Product: Isotonic saline solution (0.9% NaCl), 250 ml. • Administration and frequency: Identical to the intervention arm.
Haukeland Central Hospital
Bergen, Norway
All-cause mortality over a 12-month period.
This outcome is selected due to the low sample size in each group and the expectation that there may not be many hard cardiovascular events within the 1-year follow-up. The use of all-cause mortality provides a robust endpoint that captures overall patient survival. data will be analyzed with Cox proportional hazard regression, Kaplan -Mayer survival curves and log rank test.
Time frame: 12 month from enrollment
CVD
Composite endpoints (MACCE), including heart failure-related hospitalizations, stroke, myocardial infarction, PCI/CABG, and peripheral vascular events. These composite endpoints are designed to assess the broader impact of amino acid therapy on major adverse cardiovascular and cerebrovascular events, providing a comprehensive overview of its effects on cardiovascular outcomes.
Time frame: 12 months from enrollment
CVD 2 - PWV
Change in vascular stiffness over a 12-month period, assessed by pulse wave velocity (PWV). The measure of PWV (cartoid to femoral artery) will be measured and compared to reference valus for patients age and sex. These measures will provide a direct assessment of arterial stiffness and vascular compliance, critical indicators of cardiovascular health in ESRD patients
Time frame: 12 months from enrollment
CVD - Alx
Change in vascular stiffness over a 12-month period will be assessed by augmentation index (AIx) to provide a direct assessment of arterial stiffness and vascular compliance, critical indicators of cardiovascular health in ESRD patients.

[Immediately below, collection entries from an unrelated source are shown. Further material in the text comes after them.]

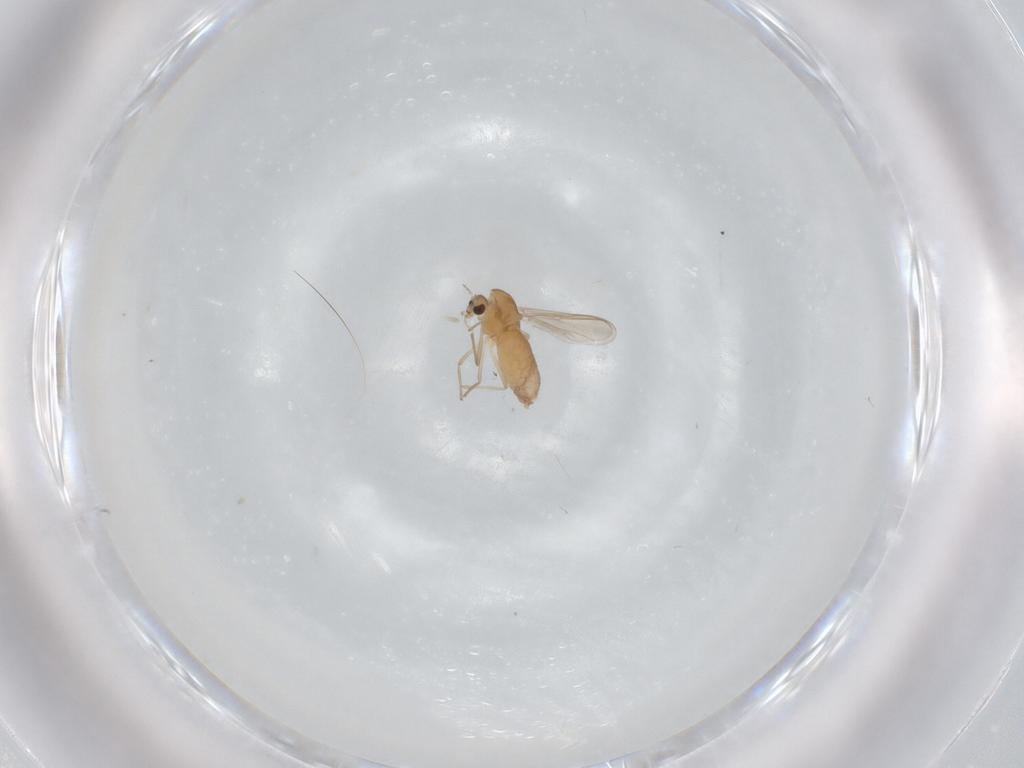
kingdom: Animalia
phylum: Arthropoda
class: Insecta
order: Diptera
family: Chironomidae
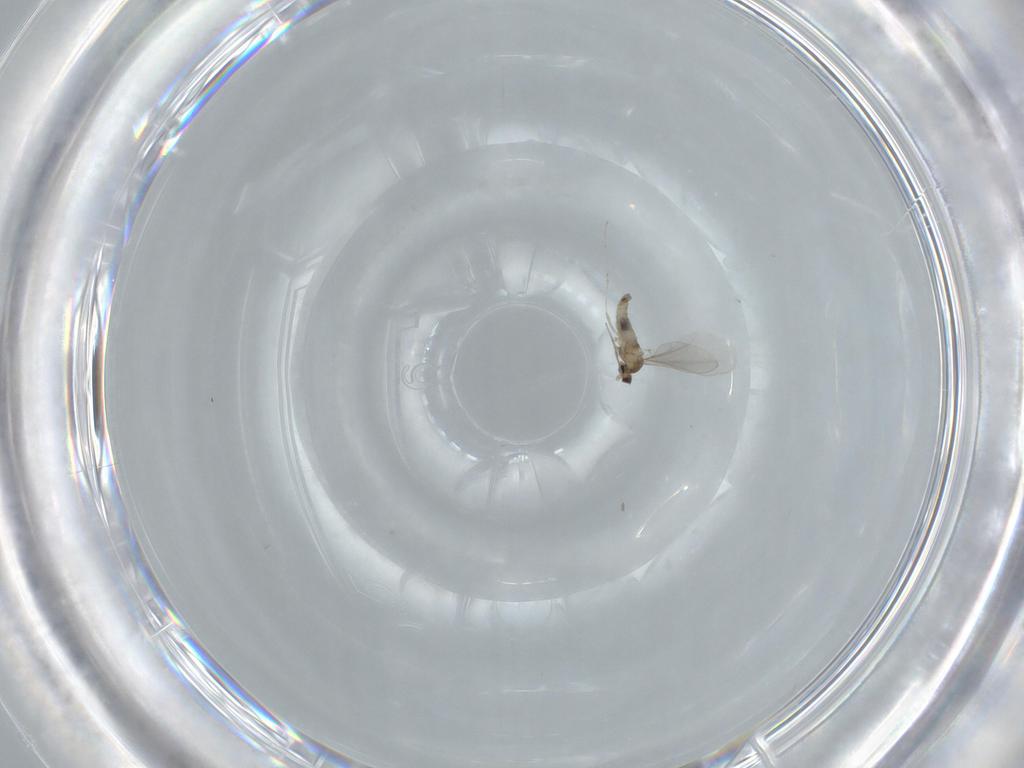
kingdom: Animalia
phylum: Arthropoda
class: Insecta
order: Diptera
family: Cecidomyiidae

The score will be calculated by dividing the augmentation pressure by pulse pressure multiplied by 100.
Time frame: 12 months from enrollment
CVD 3 - CAC
Coronary artery calcification (CAC) will be evaluated by the Agatston score, assessed via non-contrast heart CT scans at baseline and the end of the 12-month period. The radiologist will identify areas of calcium in the coronary arteries, multiply the area by a density weighting factor based on Hounsfield density measurements. The score will be presented as 0- low risk; 1-99- Mildly increased risk; 100-299 Moderatly increased risk and 300+ and severly increased risk. This will enable us to evaluate the impact of amino acid therapy on the progression of calcification and atherosclerosis, a major risk factor for CV events in CKD patients
Time frame: 12 months from enrollment
CVD 4 - SIS
At baseline and the end of the 12-month period investigators will perform CT coronary angiographies for the identification of coronary stenoses and plaque burden as assessed by the segment involvement score (SIS) on a scale from 1-16
Time frame: 12 months from enrollment
Biomarkers - carbamylation
Levels of carbamylated proteins (mg/dl) will be measured at baseline, 6 months, and 12 months. These biomarkers will help elucidate the biological mechanisms through which amino acid therapy may reduce vascular damage and improve cardiovascular outcomes by mitigating carbamylation-induced senescence and promoting endothelial health.
Time frame: 12 months from enrollment
Biomarkers - nitric oxide
Levels of nitric oxide metabolites (nM) will be measured at baseline, 6 months, and 12 months
Time frame: 12 months from enrollment]
Biomarkers - cytokines
Levels ofinflammatory cytokines (IL-6 - ng/l and TNF-alpha ng/lwill be measured at baseline, 6 months, and 12 months. These biomarkers will help elucidate the biological mechanisms through which amino acid therapy may reduce vascular damage and improve cardiovascular outcomes by mitigating carbamylation-induced senescence and promoting endothelial health.